Segment Start: EXERCISE DATA

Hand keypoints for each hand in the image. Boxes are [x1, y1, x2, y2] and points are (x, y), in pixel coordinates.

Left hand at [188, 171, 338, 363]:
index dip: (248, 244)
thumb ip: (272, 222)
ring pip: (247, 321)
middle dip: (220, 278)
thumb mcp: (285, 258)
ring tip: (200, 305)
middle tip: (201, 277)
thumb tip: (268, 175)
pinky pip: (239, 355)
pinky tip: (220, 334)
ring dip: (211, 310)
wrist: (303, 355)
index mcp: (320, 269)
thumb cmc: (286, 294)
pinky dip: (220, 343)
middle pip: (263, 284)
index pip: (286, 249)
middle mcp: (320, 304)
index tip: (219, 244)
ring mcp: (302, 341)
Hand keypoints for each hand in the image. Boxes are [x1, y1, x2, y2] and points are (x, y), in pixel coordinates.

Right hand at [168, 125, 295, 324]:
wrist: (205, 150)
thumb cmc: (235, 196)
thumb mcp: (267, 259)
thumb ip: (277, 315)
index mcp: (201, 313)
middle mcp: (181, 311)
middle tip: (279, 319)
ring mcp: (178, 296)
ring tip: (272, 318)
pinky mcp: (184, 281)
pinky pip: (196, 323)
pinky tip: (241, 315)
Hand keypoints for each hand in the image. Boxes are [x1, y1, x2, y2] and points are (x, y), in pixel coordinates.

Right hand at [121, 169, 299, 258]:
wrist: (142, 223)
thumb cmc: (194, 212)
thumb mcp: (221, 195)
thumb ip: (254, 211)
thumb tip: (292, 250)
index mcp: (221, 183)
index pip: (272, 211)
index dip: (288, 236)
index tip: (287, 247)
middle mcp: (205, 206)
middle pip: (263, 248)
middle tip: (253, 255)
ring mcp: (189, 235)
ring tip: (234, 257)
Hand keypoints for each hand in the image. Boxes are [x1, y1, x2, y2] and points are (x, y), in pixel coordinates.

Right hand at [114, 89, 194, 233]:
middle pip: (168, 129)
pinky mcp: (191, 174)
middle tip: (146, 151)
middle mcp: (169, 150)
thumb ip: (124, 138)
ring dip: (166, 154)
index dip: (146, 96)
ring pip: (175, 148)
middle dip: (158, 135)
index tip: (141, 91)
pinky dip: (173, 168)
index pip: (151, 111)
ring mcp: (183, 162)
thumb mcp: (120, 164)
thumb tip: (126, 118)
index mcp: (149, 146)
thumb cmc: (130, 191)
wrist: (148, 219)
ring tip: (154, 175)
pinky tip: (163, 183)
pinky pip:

Segment End: EXERCISE DATA

(TASK DESCRIPTION): Copy every line of the material above in which the string "pinky" can be found.

(FINISHED TASK):
pinky pip: (239, 355)
pinky tip: (220, 334)
pinky dip: (220, 343)
pinky mcp: (184, 281)
pinky pip: (196, 323)
pinky tip: (241, 315)
pinky mcp: (191, 174)
pinky dip: (173, 168)
pinky tip: (163, 183)
pinky pip:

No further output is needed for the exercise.